Начнем с того, что поэзия неопределима – все применяемые к ней определения определяют ее свойства, а не ее самое. Она несводима ни к каким словам о ней и это, между прочим, говорит о ее личностной природе: на вопрос, что такое личность, также не существует и не может существовать ответа, ибо личность всегда есть не «что», а «кто». Точно также и поэзия.


Мелодия становится цветком,

Он распускается и осыпается,

Он делается ветром и песком,

Летящим на огонь весенним мотыльком,

Ветвями ивы в воду опускается...

Проходит тысяча мгновенных лет,

И перевоплощается мелодия

В тяжелый взгляд, в сиянье эполет,

В рейтузы, в ментик, в «Ваше благородие»,

В корнета гвардии – о, почему бы нет?


Мелодия здесь – имя Бытия с его бесконечными метаморфозами. Греческое «поэзия» означает, собственно, «творение» (или «делание», «производство») – на русском оно и глагол, и

существительное одновременно, и энергия, и энтелехия сразу, если воспользоваться языком Аристотеля; космос (синоним «красоты» или лада, совершенного порядка) всегда статичный и всегда меняющийся. Библия говорит о Творце (по-гречески – Поэте) и описывает создание мира как творческий процесс, каждый этап которого приносит радость Художнику: «все хорошо весьма». Радость эта олицетворяется, становясь в философии нашего лунного ренессанса Софией, и говорит о себе в Писании так: «Когда Он уготовил небеса, я была там. Когда Он проводил круговую черту по лицу бездны, когда утверждал вверху облака, когда укреплял источники бездны, когда давал морю устав, чтобы воды не переступали пределов его, когда полагал основания земли; тогда я была при Нем художницею, и была радостью всякий день, веселясь пред лицем Его, и радость моя была с сынами человеческими» (Пр. 8,30).

# ЗАДАНИЕ A:
Объясните в одном–трех предложениях, почему, согласно тексту о природе поэзии, несводимость поэзии ни к каким словам о ней говорит о ее личностной природе.
# ЗАДАНИЕ B:
Напишите продолжение текста о природе поэзии, начав сразу после его последнего предложения.
Приведенные далее записи представляют собой отдельный материал.

# ПРЕДОСТАВЛЕННЫЕ МАТЕРИАЛЫ:
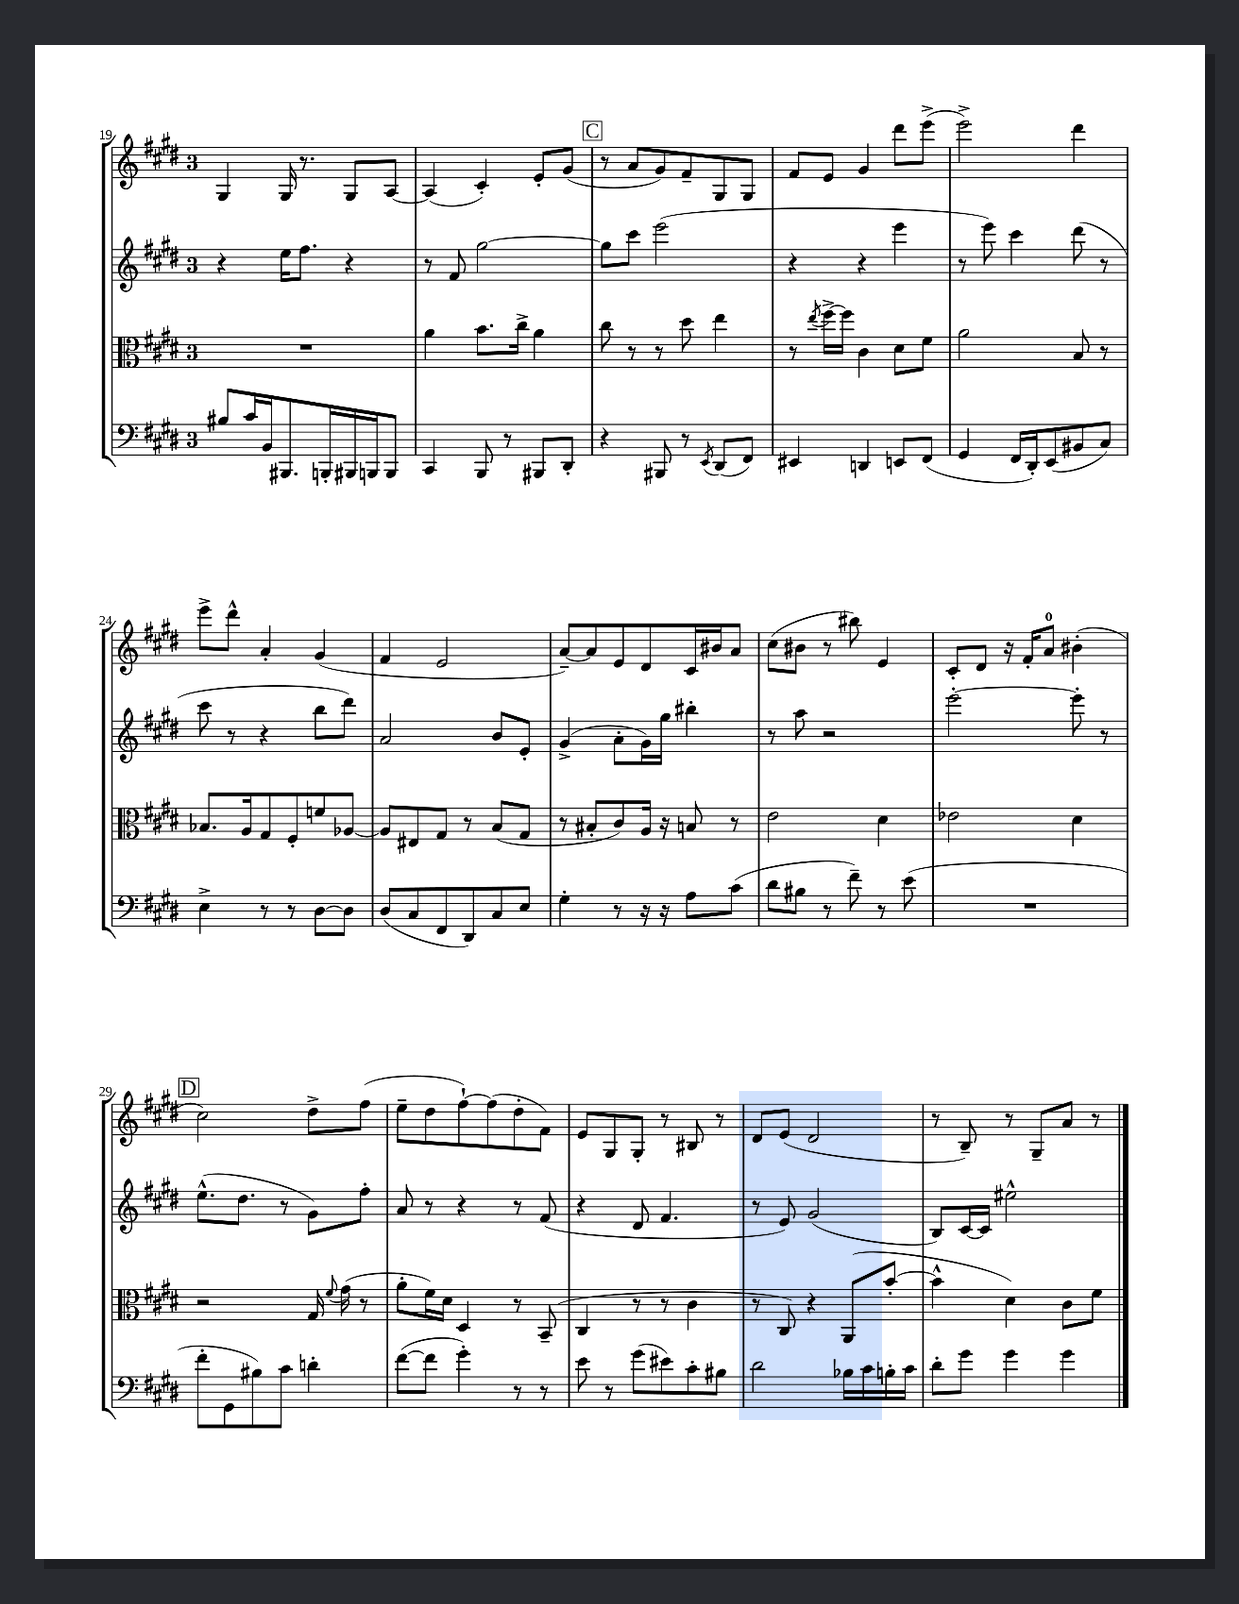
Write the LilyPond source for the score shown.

<<
\new StaffGroup <<
\new Staff = "s0" {
    \clef treble \key e \major \once \override Staff.TimeSignature.style = #'single-digit \time 3/4
    \autoBeamOff gis4 gis16 r8. gis8[ a8]~ |
    a4( cis'4-.) e'8[-. gis'8]( |
    \mark \markup { \box "C" } r8 a'8[ gis'8) fis'8-- gis8 gis8] |
    fis'8[ e'8] gis'4 dis'''8[ e'''8]->( |
    e'''2->) dis'''4 |
    e'''8[-> dis'''8]-^ a'4-. gis'4( |
    fis'4 e'2 |
    a'8[~--) a'8 e'8 dis'8 cis'16 bis'16 a'8] |
    cis''8[( bis'8] r8 bis''8) e'4 |
    cis'8[-. dis'8] r16 fis'16[-. a'8]-0 bis'4-.( |
    \mark \markup { \box "D" } cis''2) dis''8[-> fis''8]( |
    e''8[-- dis''8 fis''8~-!) fis''8( dis''8-. fis'8]) |
    e'8[ gis8 gis8]-. r8 bis8 r8 |
    dis'8[ e'8]( dis'2 |
    r8 b8--) r8 gis8[-- a'8] r8 \bar "|." |
}
\new Staff = "s1" {
    \clef treble \key e \major \once \override Staff.TimeSignature.style = #'single-digit \time 3/4
    \autoBeamOff r4 e''16[ fis''8.] r4 |
    r8 fis'8 gis''2~ |
    \mark \markup { \box "C" } gis''8[ cis'''8] e'''2( |
    r4 r4 e'''4 |
    r8 e'''8) cis'''4 dis'''8( r8 |
    cis'''8 r8 r4 b''8[ dis'''8]) |
    a'2 b'8[ e'8]-. |
    gis'4->( a'8[-. gis'16) gis''16] bis''4-. |
    r8 a''8 r2 |
    e'''2~-. e'''8-. r8 |
    \mark \markup { \box "D" } e''8.[-^( dis''8.] r8 gis'8[) fis''8]-. |
    a'8 r8 r4 r8 fis'8( |
    r4 dis'8 fis'4. |
    r8 e'8) gis'2( |
    b8[) cis'16~ cis'16] eis''2-^ \bar "|." |
}
\new Staff = "s2" {
    \clef alto \key e \major \once \override Staff.TimeSignature.style = #'single-digit \time 3/4
    \autoBeamOff R2. |
    a'4 b'8.[ cis''16]-> a'4 |
    \mark \markup { \box "C" } cis''8 r8 r8 dis''8 e''4 |
    r8 \acciaccatura { e''8 } fis''16[~-> fis''16] cis'4 dis'8[ fis'8] |
    a'2 b8 r8 |
    bes8.[ a16 gis8 fis8-. f'8 aes8]~ |
    aes8[ eis8 gis8] r8 b8[( gis8] |
    r8 bis8[-. cis'8) a16] r16 b8 r8 |
    e'2 dis'4 |
    ees'2 dis'4 |
    \mark \markup { \box "D" } r2 gis16 \appoggiatura { fis'8 } gis'16( r8 |
    a'8[-. fis'16) dis'16] dis4 r8 b,8--( |
    cis4 r8 r8 cis'4 |
    r8 cis8) r4 a,8[( b'8]~-. |
    b'4-^ dis'4) cis'8[ fis'8] \bar "|." |
}
\new Staff = "s3" {
    \clef bass \key e \major \once \override Staff.TimeSignature.style = #'single-digit \time 3/4
    \autoBeamOff bis8[ cis'16 b,16 bis,,8. b,,16-. bis,,16 b,,16 b,,8] |
    cis,4 b,,8 r8 bis,,8[ dis,8]-. |
    \mark \markup { \box "C" } r4 bis,,8 r8 \acciaccatura { e,8 } dis,8[( fis,8]) |
    eis,4 d,4 e,8[ fis,8]( |
    gis,4 fis,16[ dis,16-.) e,8( bis,8 cis8]) |
    e4-> r8 r8 dis8[~ dis8] |
    dis8[( cis8 fis,8 dis,8) cis8 e8] |
    gis4-. r8 r16 r16 a8[ cis'8]( |
    dis'8[ bis8] r8 fis'8--) r8 e'8( |
    R2. |
    \mark \markup { \box "D" } fis'8[-. gis,8 bis8) cis'8] d'4-. |
    fis'8[~( fis'8] gis'4-.) r8 r8 |
    e'8 r8 gis'8[( eis'8) cis'8-. bis8] |
    dis'2 bes16[ cis'16 b16-. cis'16] |
    dis'8[-. gis'8] gis'4 gis'4 \bar "|." |
}
>>
>>
\layout { \context { \Score currentBarNumber = #19 } }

# РЕЗУЛЬТАТ ВЫПОЛНЕНИЯ A:
На вопрос, что такое личность, не существует и не может существовать ответа, поскольку личность всегда есть не «что», а «кто». Точно так же и поэзия не сводится ни к каким словам о ней, и в этом проявляется ее личностная природа.

# РЕЗУЛЬТАТ ВЫПОЛНЕНИЯ B:
Эти-то «звуки небес», миротворящей радости, утверждающей небеса и лежащей в основании земли, окаймляющей бездну, и не может забыть поэт. Променять их на «скучные песни земли», т. е. на обычную человеческую жизнь, равнозначно самоубийству в исчерпывающем смысле слова – не индивидуальному биологическому самоуничтожению, а уничтожению всего мира Божьего, у которого нет другого столь совершенного языка, как у тебя. Но такое самоубийство – убийство в себе поэта – вещь настолько обыденная, настолько общераспространенная, что лишь походя констатируется как некий факт из самых малозначащих и для переставшего быть поэтом поэта, и уж тем более для «народа» и «человечества» – этих, похоже, навсегда сдавших позиции господственных категорий.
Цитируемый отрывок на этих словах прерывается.